Many causes have combined, many factors are present, many influences have turned the hearts of men through that empire [Turkey]; but if we ask ourselves what the governing and final factor is which has brought about the first of the world’s bloodless revolutions, which has seen a people divided and dissevered by creed, by race, by language, by every conceivable difference which can separate the sons and daughters of men, suddenly act together—we do ill if we forget that for eighty years the American missionaries have been laying the foundations and preaching the doctrine which makes free government possible. —TALCOTT WILLIAMS, LL. D., editor Philadelphia Press, in an address at Brooklyn, N. Y., Oct. 15, 1908.
Late in 1902 a plan for administrative reform in the Adrianople, Salonica, and Monastir Provinces of European Turkey was published. These included Macedonia where disorders and atrocities had become chronic. Under this measure the valis or governors were given new powers and an inspector general was appointed reporting directly to the grand vizier. The Powers compelled the addition of a financial commission representing them, which should examine the budget of the three vilayets and recommend improvements.
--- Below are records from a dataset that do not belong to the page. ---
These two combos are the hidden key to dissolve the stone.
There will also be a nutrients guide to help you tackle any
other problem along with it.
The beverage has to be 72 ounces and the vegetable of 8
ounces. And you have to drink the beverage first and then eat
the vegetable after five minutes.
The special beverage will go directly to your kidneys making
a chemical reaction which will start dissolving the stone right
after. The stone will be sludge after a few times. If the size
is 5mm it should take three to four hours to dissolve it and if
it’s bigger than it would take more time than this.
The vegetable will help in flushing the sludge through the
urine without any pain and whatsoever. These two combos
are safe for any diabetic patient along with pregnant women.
With the aid of three Ottoman inspectors, the commission was to supervise the provincial finances and in other ways bring relief to the untoward conditions of the inhabitants. The gendarmerie was put under a foreign officer with an Italian general in command, and much improved in efficiency.
A three per cent increase in the customs duties provided funds for securing other reforms. These, however, it must be said, existed largely upon paper. While the Powers ostensibly had some responsibility and authority in the administration of affairs in Macedonia, the sultan was able in ways so well known to himself to thwart their exercise of it while the discordant elements in Albania and Macedonia made conditions for all classes more intolerable than ever.
Again, early in 1908, the Powers gave hesitating attention to this plague-spot of Europe as one united cry of distress arose from all tongues, the Turkish, Greek, Bulgarian, and Albanian alike. It is impossible to say which race was the greatest sufferer or which the freest from oppression. Practically the entire country was in a state of anarchy and there was none to deliver. On March 13, 1908, the Porte reluctantly consented to the British proposal that the mandates of foreign officials in Macedonia be renewed for a period of seven years. A budget was adopted for the support of the army, the civil list, and the railway, which threatened a deficit of nearly $4,000,000. With all these arrangements no party to the transaction was satisfied, except those European Powers that hoped, in the end, to make political capital out of Macedonia’s affliction. These entered reluctantly into agreement as did also the sultan, who saw his personal power in the three provinces gradually wane; but his former experiences made him quick to read the signs of the times.